Theyskens started as a brooding romantic and ended up being quite the minimalist at Theory. Today's show felt, in a way, like a re-cap, in reverse: in an emotional crescendo, it went from a series of faultlessly tailored suits and tailleurs to the controlled drama of strapless gowns with long trains. It had the feeling of seeing something you already know, for the second time, knowing that nothing is really the same the second time around.
After all, Theyskens is no longer a super-young supernova. The baggage of knowledge and experience means a lot. The designer is in an entirely new position, too: he is building a serious business and cannot only create beautiful showpieces.
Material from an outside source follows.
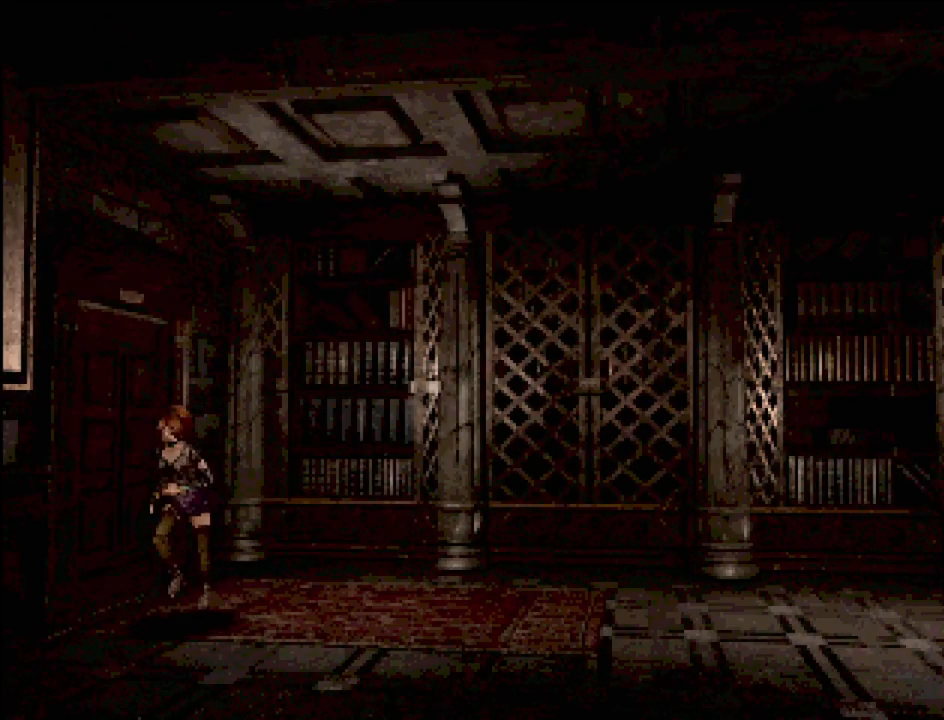
{"buttons": ["CIRCLE", "DPAD_DOWN"], "events": []}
This gave a slight feeling of melancholia to the proceedings: the deceptive simplicity of most of the pieces had a vibration that felt like a fight between ingenuity and maturity.
Visibly moved, Theysekens said backstage "I try not to think too much, I just follow my heart." A welcome emotional programme, indeed, which translated into a noteworthy start. In the future, Theyskens needs to infuse some more emotion in to the whole. This one felt a little dry.